Back surgery is quite common in the United States with hundreds of thousands of operations performed each year. Sometimes these are laminectomies and diskectomies, and other times the spine is fused together so certain joints no longer move—a critical spinal function. The conservative medical approach/thinking to back pain is rest, medications, exercise, and physical therapy. If these fail, then epidural injections are often used. If there is little relief, at this point in the patient’s course, chiropractic care is usually not considered, and many patients follow the medical trajectory toward surgery.
Although many surgeons wouldn’t consider an operation to be effective for back pain, most patients think this is the primary concern for the surgeon. In reality, surgery is more indicated when the nerve root is compressed and there are neurological signs such as muscle wasting, foot drop, or numbness. If back pain is the primary problem and leg pain or numbness are absent, then surgery should generally be avoided.
However, most patients with leg pain will also have low back pain, and this low back pain can be quite severe. The patients who have this continued pain or numbness are called surgical failures. The term for this is failed back surgery syndrome. Entire medical conferences have been devoted to the topic/problem. Patients are left with few medical options after a failure and re-operation is especially problematic. The patient may be prescribed an opiate patch, or perhaps an implanted spinal cord stimulator, or both. These devices send electrical impulses through tiny wires that carry the signal to different areas of the spinal cord.

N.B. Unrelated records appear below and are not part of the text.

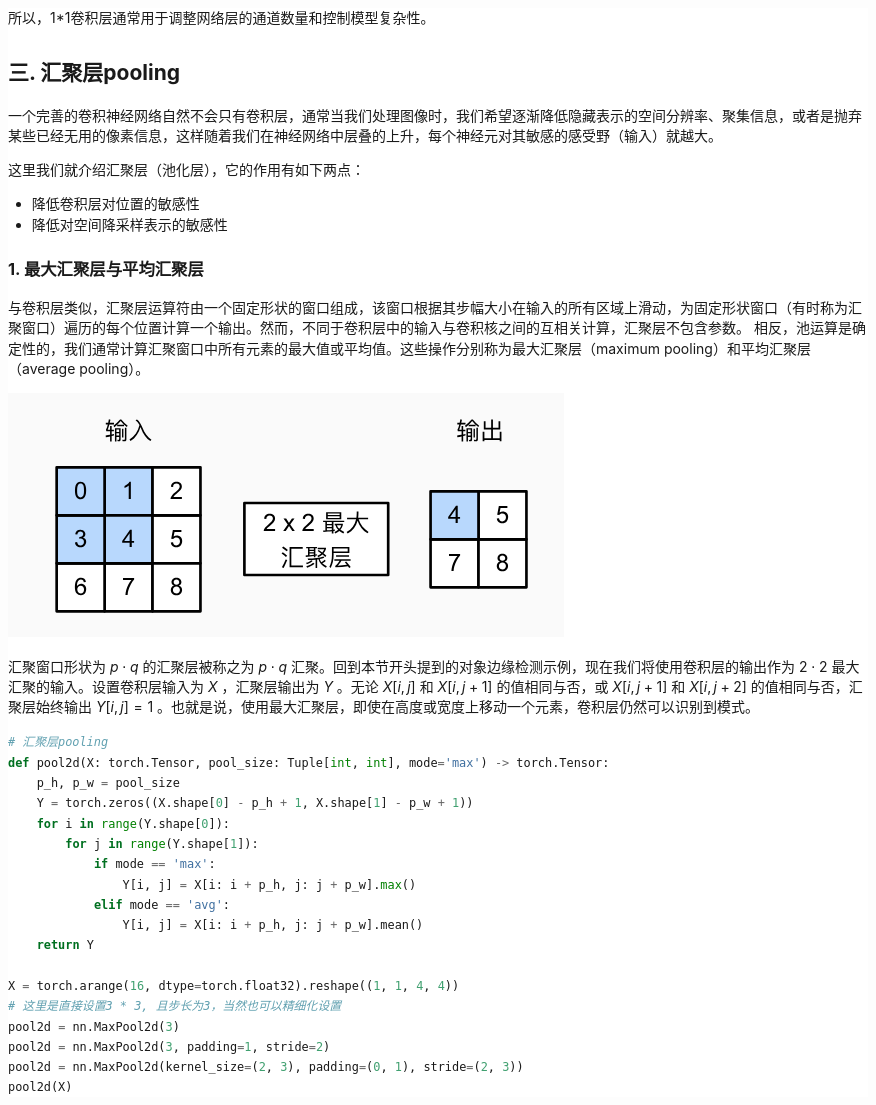 所以，1\*1卷积层通常用于调整网络层的通道数量和控制模型复杂性。

## 三. 汇聚层pooling

一个完善的卷积神经网络自然不会只有卷积层，通常当我们处理图像时，我们希望逐渐降低隐藏表示的空间分辨率、聚集信息，或者是抛弃某些已经无用的像素信息，这样随着我们在神经网络中层叠的上升，每个神经元对其敏感的感受野（输入）就越大。

这里我们就介绍汇聚层（池化层），它的作用有如下两点：

- 降低卷积层对位置的敏感性
- 降低对空间降采样表示的敏感性

### 1. 最大汇聚层与平均汇聚层

与卷积层类似，汇聚层运算符由一个固定形状的窗口组成，该窗口根据其步幅大小在输入的所有区域上滑动，为固定形状窗口（有时称为汇聚窗口）遍历的每个位置计算一个输出。然而，不同于卷积层中的输入与卷积核之间的互相关计算，汇聚层不包含参数。 相反，池运算是确定性的，我们通常计算汇聚窗口中所有元素的最大值或平均值。这些操作分别称为最大汇聚层（maximum pooling）和平均汇聚层（average pooling）。

![示例图片](./picture/image5.png)

汇聚窗口形状为 $p \cdot q$ 的汇聚层被称之为 $p \cdot q$ 汇聚。回到本节开头提到的对象边缘检测示例，现在我们将使用卷积层的输出作为 $2 \cdot 2$ 最大汇聚的输入。设置卷积层输入为 $X$ ，汇聚层输出为 $Y$ 。无论 $X[i, j]$ 和 $X[i, j + 1]$ 的值相同与否，或 $X[i, j + 1]$ 和 $X[i, j + 2]$ 的值相同与否，汇聚层始终输出 $Y[i, j] = 1$ 。也就是说，使用最大汇聚层，即使在高度或宽度上移动一个元素，卷积层仍然可以识别到模式。

```python
# 汇聚层pooling
def pool2d(X: torch.Tensor, pool_size: Tuple[int, int], mode='max') -> torch.Tensor:
    p_h, p_w = pool_size
    Y = torch.zeros((X.shape[0] - p_h + 1, X.shape[1] - p_w + 1))
    for i in range(Y.shape[0]):
        for j in range(Y.shape[1]):
            if mode == 'max':
                Y[i, j] = X[i: i + p_h, j: j + p_w].max()
            elif mode == 'avg':
                Y[i, j] = X[i: i + p_h, j: j + p_w].mean()
    return Y

X = torch.arange(16, dtype=torch.float32).reshape((1, 1, 4, 4))
# 这里是直接设置3 * 3, 且步长为3，当然也可以精细化设置
pool2d = nn.MaxPool2d(3)
pool2d = nn.MaxPool2d(3, padding=1, stride=2)
pool2d = nn.MaxPool2d(kernel_size=(2, 3), padding=(0, 1), stride=(2, 3))
pool2d(X)
```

Sometimes these approaches work, but too often they don’t. By their nature, they cannot correct a joint problem. If you had a joint/disk injury before the surgery, it is likely it is still there. Post surgical cases should be evaluated by a chiropractor to see if there is an underlying joint problem that the can be adjusted specifically.
There may be some natural alternatives to electrical implants and long- term opiate medications for pain control. Certain physiotherapy, ice, exercise, and massage can be incorporated into a comprehensive drugless management program. Even counseling and behavior therapy can help to lessen the need for medications. Usually patients can be safely adjusted after the initial surgery has healed (about six weeks). It is important to consider all options before repeat operations. Active rehabilitation combined with specific chiropractic care can be the solution for many patients.